:: WHAT NEEDS TO BE DONE ::
If a line contains "Организовать запись на приём через сайт", it is the last one to write out; begin with the first line of the records and copy each exactly.

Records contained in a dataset
________________________________________
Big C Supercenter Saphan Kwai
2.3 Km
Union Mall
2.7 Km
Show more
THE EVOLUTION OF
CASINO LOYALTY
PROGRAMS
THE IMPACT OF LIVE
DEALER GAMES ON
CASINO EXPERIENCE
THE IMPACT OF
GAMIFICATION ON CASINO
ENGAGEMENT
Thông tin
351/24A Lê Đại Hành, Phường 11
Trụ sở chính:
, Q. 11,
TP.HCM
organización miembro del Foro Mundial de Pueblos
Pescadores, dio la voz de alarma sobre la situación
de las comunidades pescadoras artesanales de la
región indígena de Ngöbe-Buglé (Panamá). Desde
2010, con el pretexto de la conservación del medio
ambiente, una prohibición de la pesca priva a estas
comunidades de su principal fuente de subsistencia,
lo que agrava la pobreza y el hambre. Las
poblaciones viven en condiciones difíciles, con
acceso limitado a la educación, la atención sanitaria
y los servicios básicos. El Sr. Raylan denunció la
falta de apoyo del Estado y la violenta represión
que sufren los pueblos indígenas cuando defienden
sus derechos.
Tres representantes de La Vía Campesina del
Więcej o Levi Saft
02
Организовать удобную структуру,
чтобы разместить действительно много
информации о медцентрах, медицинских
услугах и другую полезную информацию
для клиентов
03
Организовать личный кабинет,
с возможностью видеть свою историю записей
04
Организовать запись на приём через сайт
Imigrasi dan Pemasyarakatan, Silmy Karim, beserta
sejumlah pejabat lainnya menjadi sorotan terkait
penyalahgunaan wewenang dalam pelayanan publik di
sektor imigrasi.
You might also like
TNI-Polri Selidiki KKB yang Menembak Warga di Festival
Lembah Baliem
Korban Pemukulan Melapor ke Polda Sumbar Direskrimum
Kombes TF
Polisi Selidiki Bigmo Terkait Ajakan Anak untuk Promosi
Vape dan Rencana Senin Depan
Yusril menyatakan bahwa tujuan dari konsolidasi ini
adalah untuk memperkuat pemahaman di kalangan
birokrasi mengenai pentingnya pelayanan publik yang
________________________________________
:: ANSWER FOR THIS EXERCISE ::
Big C Supercenter Saphan Kwai
2.3 Km
Union Mall
2.7 Km
Show more
THE EVOLUTION OF
CASINO LOYALTY
PROGRAMS
THE IMPACT OF LIVE
DEALER GAMES ON
CASINO EXPERIENCE
THE IMPACT OF
GAMIFICATION ON CASINO
ENGAGEMENT
Thông tin
351/24A Lê Đại Hành, Phường 11
Trụ sở chính:
, Q. 11,
TP.HCM
organización miembro del Foro Mundial de Pueblos
Pescadores, dio la voz de alarma sobre la situación
de las comunidades pescadoras artesanales de la
región indígena de Ngöbe-Buglé (Panamá). Desde
2010, con el pretexto de la conservación del medio
ambiente, una prohibición de la pesca priva a estas
comunidades de su principal fuente de subsistencia,
lo que agrava la pobreza y el hambre. Las
poblaciones viven en condiciones difíciles, con
acceso limitado a la educación, la atención sanitaria
y los servicios básicos. El Sr. Raylan denunció la
falta de apoyo del Estado y la violenta represión
que sufren los pueblos indígenas cuando defienden
sus derechos.
Tres representantes de La Vía Campesina del
Więcej o Levi Saft
02
Организовать удобную структуру,
чтобы разместить действительно много
информации о медцентрах, медицинских
услугах и другую полезную информацию
для клиентов
03
Организовать личный кабинет,
с возможностью видеть свою историю записей
04
Организовать запись на приём через сайт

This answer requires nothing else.